Common Sense Media found that more than half of U.S. kids get their own smartphone by age 11. According to a 2019 Pew Research Center survey, 95% of teens now have access to a smartphone. The same survey revealed that 45% of teenagers are “almost constantly” on the internet. Without their phones in hand, 56% of teens reported being upset or feeling anxious or lonely.

Most parents and teachers worry that young people don’t grasp the lasting imprint of a digital footprint, warning kids that what they post today could unravel their dreams tomorrow. It happened to then-27-year-old journalist wunderkind Alexi McCammond, who was about to become editor of Teen Vogue when anti-Asian and homophobic tweets she posted as a 17-year-old resurfaced. She and the magazine parted ways.

Teens worry, too, about their online afterlife, said James, but lack what she calls the agency about how to maintain control. Teens can’t control the posting of photos or private content that their peers may share. For example, McCammond apologized years earlier for her troubling teen tweets and deleted them, but they were resurrected when she won the Teen Vogue job.

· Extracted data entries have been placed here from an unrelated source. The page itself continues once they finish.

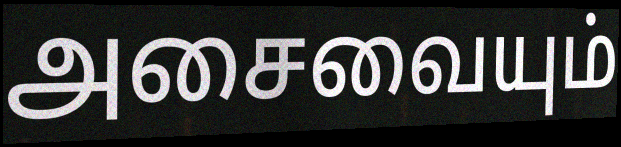
அசைவையும்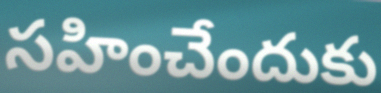
సహించేందుకుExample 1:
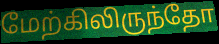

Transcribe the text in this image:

மேற்கிலிருந்தோ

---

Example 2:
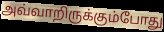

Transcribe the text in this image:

அவ்வாறிருக்கும்போது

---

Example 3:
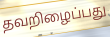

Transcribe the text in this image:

தவறிழைப்பது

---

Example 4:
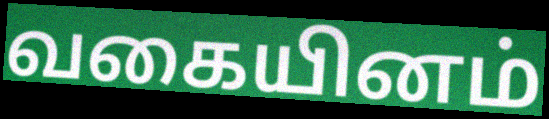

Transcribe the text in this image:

வகையினம்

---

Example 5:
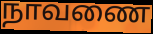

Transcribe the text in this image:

நாவணைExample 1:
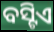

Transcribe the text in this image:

ବସ୍ଟିଏ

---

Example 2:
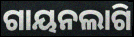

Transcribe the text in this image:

ଗାୟନଲାଗି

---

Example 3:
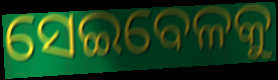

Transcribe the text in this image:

ସେଇବେଳକୁ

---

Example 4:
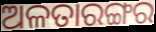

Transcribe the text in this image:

ଅଳତାରଙ୍ଗର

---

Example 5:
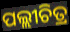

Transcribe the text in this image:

ପଲ୍ଲୀଚିତ୍ରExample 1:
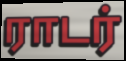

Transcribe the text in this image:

ராடர்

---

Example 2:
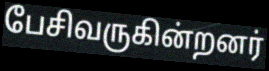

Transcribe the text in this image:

பேசிவருகின்றனர்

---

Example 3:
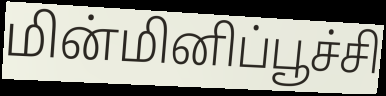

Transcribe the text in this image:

மின்மினிப்பூச்சி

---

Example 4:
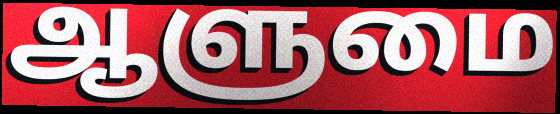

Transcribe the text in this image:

ஆளுமை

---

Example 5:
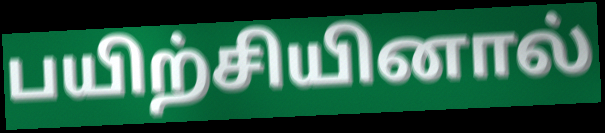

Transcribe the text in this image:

“Help your teens expect and anticipate missteps,” said James, “and, when they stumble, if they make mistakes, we need to be there for them with empathy.”

James cites sexting as a practice that teens understand comes with risks but feel pressured to do it. “Boys who don’t really want to ask for nudes are pressured by their friends who want to know if they’ve asked their girlfriend for one. And girls feel they have no good choices when they are asked,” said James.

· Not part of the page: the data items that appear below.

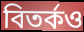
বিতৰ্কও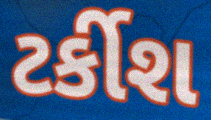
ટર્કીશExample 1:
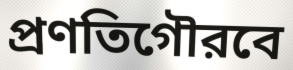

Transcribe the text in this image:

প্রণতিগৌরবে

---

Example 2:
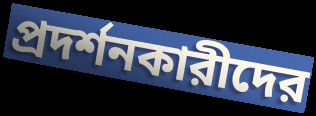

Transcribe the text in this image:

প্রদর্শনকারীদের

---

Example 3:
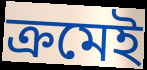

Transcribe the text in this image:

ক্রমেই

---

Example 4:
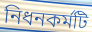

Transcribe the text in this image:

নিধনকর্মটি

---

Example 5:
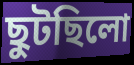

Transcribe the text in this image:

ছুটছিলো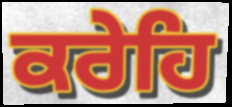
ਕਰੇਹਿ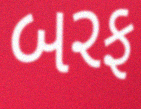
બરફ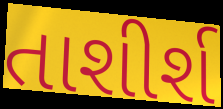
તાશીર્શ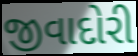
જીવાદોરીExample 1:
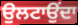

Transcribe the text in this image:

ਉਲਟਾਉਂਦਾ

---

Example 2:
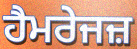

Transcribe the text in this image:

ਹੈਮਰੇਜਜ਼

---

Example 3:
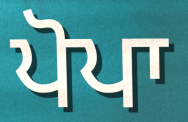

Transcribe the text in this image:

ਪੋਪਾ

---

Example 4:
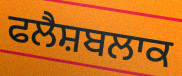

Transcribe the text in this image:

ਫਲੈਸ਼ਬਲਾਕ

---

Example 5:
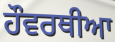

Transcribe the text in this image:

ਹੌਵਰਥੀਆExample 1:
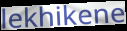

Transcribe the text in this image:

lekhikene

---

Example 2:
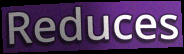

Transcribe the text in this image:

Reduces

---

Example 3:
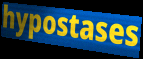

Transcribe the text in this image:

hypostases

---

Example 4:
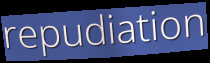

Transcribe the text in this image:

repudiation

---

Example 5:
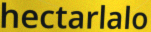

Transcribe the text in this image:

hectarlalo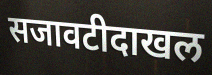
सजावटीदाखल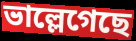
ভাল্লেগেছে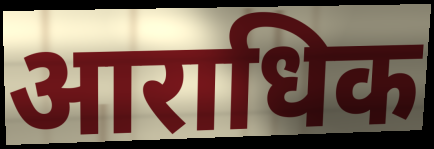
आराधिकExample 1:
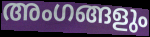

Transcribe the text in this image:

അംഗങ്ങളും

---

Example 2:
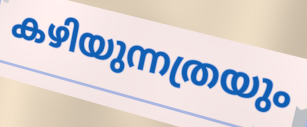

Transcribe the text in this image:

കഴിയുന്നത്രയും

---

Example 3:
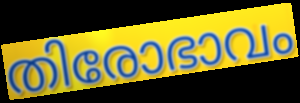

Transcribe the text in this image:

തിരോഭാവം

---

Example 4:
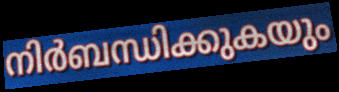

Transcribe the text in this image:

നിർബന്ധിക്കുകയും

Adults have to recognize that phones serve as the connective tissue in teen lives. “If you don’t have a way to keep in touch with your peer group, you will be on sidelines, you will be left out,” she said. Turning off their phones means teens are cut off from what’s being posted about them and out of reach of friends who may be struggling.

James resists naming an ideal age to give a child a phone, saying parents have to consider their children’s susceptibility. “Are your kids orchids or dandelions? Dandelions are really hardy and can thrive in a range of conditions. Orchids are much more sensitive to changes in their environment. The question you have to ask is what will a digital device amplify for your child. It can amplify their strengths, but it can really open kids up to vulnerabilities and risks.”

Adults alarmed over their children’s digital dependency should examine their own, said James. She cited a group of Boston kindergartners who, as a project, designed their perfect playground. A feature in the plan: lockers to store smartphones so their parents would focus on playing with them rather than looking at their screens all the time.